# Tokenization, Tagging, Chunking - Normalization

In [1]:
import nltk

Normalization is act of cleaning text data to make it more uniform

**Removing punctuation.**

In [2]:
md = nltk.corpus.gutenberg.words("melville-moby_dick.txt")

In [3]:
md_8 = md[:8]
md_8

['[', 'Moby', 'Dick', 'by', 'Herman', 'Melville', '1851', ']']

In [4]:
# To just see ONLY words use .isalpha() 
for word in md_8:
    if word.isalpha():
        print (word)

Moby
Dick
by
Herman
Melville


If word is composed of letter it would be true for `.isalpha()` and would be printed. For period or dates it will be False for `.isalpha()` and won't be printed

Making everything lower case. so that Cat and cat does NOT show up as seperate tokens during frequency distribution.

In [5]:
for word in md_8:
    print (word.lower())

[
moby
dick
by
herman
melville
1851
]


In [6]:
# both steps in 1 shot
norm = [word.lower() for word in md_8 if word.isalpha()]

In [7]:
norm

['moby', 'dick', 'by', 'herman', 'melville']

## Stemmers

**Stemmers help further normalize text** when we run into words that might be **plural,
for example. cat vs cats / city vs cities** 

There are many different kinds of stemmers so you have to pick the one that works best for your use case.

In [8]:
# Type 1 stemmer. Porter stemmer
porter = nltk.PorterStemmer()

In [9]:
my_list = ["cat","cats","lie","lying","run","running","city","cities","month","monthly","woman","women"]

In [10]:
for word in my_list:
    print (porter.stem(word))

cat
cat
lie
lie
run
run
citi
citi
month
monthli
woman
women


**Plural of cat, lie, run was normalized properly.

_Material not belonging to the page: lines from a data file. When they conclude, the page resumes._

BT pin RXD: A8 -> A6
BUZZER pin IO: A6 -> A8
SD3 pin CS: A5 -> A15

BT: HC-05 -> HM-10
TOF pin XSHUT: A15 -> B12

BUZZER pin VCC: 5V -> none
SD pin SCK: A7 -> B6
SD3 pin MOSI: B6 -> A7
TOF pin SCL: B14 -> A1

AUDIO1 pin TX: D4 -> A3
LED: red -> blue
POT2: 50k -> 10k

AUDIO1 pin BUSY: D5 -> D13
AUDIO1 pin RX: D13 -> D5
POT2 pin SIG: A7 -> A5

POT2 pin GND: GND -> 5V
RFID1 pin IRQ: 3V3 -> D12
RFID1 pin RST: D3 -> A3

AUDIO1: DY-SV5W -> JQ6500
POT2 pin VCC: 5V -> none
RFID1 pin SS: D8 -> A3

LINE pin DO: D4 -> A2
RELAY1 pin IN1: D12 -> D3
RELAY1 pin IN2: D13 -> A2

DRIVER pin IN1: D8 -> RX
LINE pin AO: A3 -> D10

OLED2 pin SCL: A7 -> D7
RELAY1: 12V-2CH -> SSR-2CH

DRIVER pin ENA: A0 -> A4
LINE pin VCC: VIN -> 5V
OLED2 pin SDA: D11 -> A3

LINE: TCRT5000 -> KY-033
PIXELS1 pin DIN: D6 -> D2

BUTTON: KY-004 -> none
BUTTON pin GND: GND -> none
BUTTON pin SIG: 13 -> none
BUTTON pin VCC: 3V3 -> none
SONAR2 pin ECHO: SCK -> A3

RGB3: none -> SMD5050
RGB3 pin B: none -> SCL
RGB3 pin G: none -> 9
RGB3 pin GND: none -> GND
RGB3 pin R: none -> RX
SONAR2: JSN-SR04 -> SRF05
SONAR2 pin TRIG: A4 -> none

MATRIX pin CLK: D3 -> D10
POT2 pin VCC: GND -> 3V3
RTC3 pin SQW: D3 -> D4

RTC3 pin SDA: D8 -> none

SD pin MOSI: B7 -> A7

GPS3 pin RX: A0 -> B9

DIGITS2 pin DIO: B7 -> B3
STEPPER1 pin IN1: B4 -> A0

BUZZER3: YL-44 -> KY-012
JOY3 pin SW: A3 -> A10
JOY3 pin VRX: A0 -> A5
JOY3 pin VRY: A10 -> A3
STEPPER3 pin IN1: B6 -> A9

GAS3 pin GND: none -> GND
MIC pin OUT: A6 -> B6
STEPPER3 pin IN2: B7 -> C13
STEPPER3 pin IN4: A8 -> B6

But PROBLEM with plurals of city, month and woman**

In [11]:
# Type 2 stemmer. Lancaster stemmer
lancaster = nltk.LancasterStemmer()

In [12]:
for word in my_list:
    print (lancaster.stem(word))

cat
cat
lie
lying
run
run
city
city
mon
month
wom
wom


**This time error with plurals of lie, month and woman. But it normalized the plural of city.**

We can try to solve the normalization problem with **Lemmatization.** word net `resource` based normalization provided by nltk is called Lemmatization. This is computation heavy.

In [13]:
wnlem = nltk.WordNetLemmatizer()

In [14]:
for word in my_list:
    print (wnlem.lemmatize(word))

cat
cat
lie
lying
run
running
city
city
month
monthly
woman
woman


**Normalized plural of woman, but could NOT normalize many of the plurals that were taken care by stemmers**

Extra NOTES:

Tokenizing is the act of splitting a document of text into tokens. Tokens can be sentences (nltk.sent_tokenize(text)) or words and punctuation (nltk.word_tokenize(text)).

Splitting only splits on a selected delimiter. Splitting and tokenizing are not the same and will provide different results. When working with text, you should use tokenization over splitting.

Consider this example:

text = "Yesterday I bought an apple, a banana, and a lemon. Today I will buy carrots and potatoes."
 
`nltk.sent_tokenize(text)`
['Yesterday I bought an apple, a banana, and a lemon.', 'Today I will buy carrots and potatoes.']
 
`nltk.word_tokenize(text)`
['Yesterday', 'I', 'bought', 'an', 'apple', ',', 'a', 'banana', ',', 'and', 'a', 'lemon.', 'Today', 'I', 'will', 'buy', 'carrots', 'and', 'potatoes', '.']
 
`text.split()`
['Yesterday', 'I', 'bought', 'an', 'apple,', 'a', 'banana,', 'and', 'a', 'lemon.', 'Today', 'I', 'will', 'buy', 'carrots', 'and', 'potatoes.']

You can see each provided different results. In the case of using "split" we see "apple," (with the comma attached) which is something we would not normally want.